→ DIRECTIONS FOR THIS TASK
Among the lines of the records below, copy those that hold the word "currentPCout".

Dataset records
────────────────────
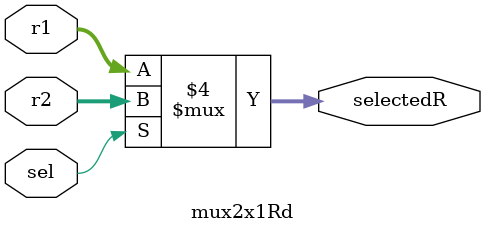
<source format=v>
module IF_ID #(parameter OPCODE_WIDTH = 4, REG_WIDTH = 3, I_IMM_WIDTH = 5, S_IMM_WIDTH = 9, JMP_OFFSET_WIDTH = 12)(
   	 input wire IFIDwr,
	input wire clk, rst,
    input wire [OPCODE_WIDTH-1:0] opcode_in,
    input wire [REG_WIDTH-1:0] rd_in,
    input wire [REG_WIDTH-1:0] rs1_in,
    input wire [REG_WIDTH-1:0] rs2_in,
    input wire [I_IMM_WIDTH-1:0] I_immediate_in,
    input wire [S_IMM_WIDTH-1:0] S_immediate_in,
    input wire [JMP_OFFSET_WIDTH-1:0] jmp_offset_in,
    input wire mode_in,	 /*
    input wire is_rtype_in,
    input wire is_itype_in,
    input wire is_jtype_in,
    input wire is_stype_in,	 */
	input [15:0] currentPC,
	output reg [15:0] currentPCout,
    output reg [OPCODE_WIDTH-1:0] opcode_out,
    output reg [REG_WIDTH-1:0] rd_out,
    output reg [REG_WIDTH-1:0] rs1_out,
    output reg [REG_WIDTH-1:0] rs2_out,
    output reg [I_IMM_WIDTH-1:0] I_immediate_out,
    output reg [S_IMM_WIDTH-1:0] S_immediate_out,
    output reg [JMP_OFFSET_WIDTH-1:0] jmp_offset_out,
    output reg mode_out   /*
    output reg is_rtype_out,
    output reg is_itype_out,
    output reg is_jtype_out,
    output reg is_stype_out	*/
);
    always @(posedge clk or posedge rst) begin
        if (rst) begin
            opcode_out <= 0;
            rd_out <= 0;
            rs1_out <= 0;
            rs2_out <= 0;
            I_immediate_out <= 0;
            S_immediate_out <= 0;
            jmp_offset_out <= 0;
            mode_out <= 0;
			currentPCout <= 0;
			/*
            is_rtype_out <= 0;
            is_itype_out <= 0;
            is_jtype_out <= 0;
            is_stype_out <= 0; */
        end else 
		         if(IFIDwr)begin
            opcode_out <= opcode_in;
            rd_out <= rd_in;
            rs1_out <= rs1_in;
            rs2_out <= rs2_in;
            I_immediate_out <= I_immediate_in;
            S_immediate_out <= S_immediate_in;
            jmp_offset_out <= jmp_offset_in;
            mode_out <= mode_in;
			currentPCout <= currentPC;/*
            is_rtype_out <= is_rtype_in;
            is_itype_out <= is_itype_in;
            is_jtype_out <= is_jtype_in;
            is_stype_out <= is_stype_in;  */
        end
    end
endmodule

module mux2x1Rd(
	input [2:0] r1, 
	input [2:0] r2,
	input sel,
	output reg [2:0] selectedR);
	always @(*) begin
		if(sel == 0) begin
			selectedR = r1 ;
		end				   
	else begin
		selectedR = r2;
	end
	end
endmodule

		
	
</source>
────────────────────
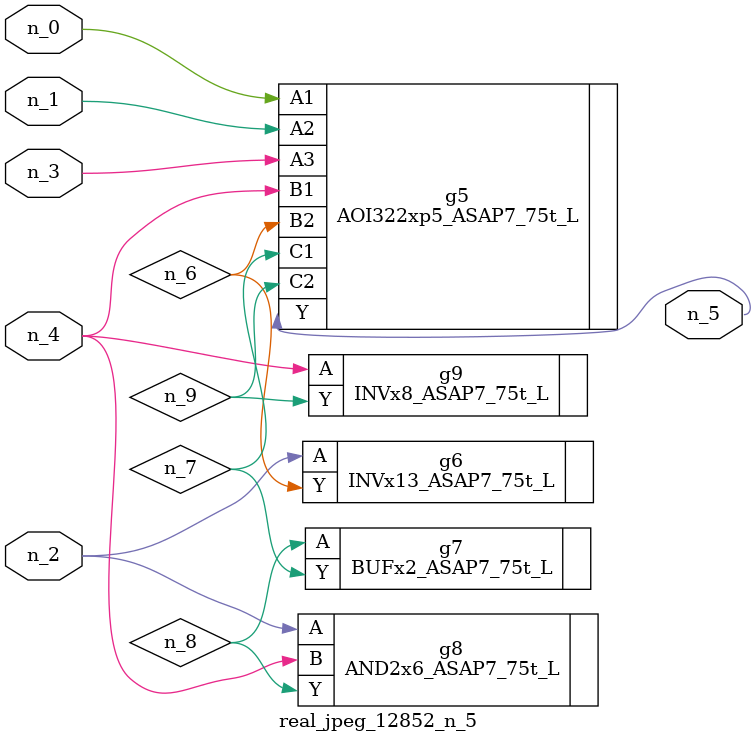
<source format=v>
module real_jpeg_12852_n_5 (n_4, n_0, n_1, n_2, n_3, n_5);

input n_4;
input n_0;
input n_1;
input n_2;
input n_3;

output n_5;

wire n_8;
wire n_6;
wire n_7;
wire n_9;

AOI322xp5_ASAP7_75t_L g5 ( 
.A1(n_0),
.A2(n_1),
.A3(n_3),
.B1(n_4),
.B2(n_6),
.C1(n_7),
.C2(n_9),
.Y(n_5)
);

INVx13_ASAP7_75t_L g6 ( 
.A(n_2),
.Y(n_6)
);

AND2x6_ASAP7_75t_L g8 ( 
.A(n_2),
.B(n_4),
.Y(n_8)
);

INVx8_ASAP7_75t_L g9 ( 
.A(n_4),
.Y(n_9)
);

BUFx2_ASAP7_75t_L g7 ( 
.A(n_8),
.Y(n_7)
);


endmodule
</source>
────────────────────
→ ANSWER TO THIS EXERCISE
	output reg [15:0] currentPCout,
			currentPCout <= 0;
			currentPCout <= currentPC;/*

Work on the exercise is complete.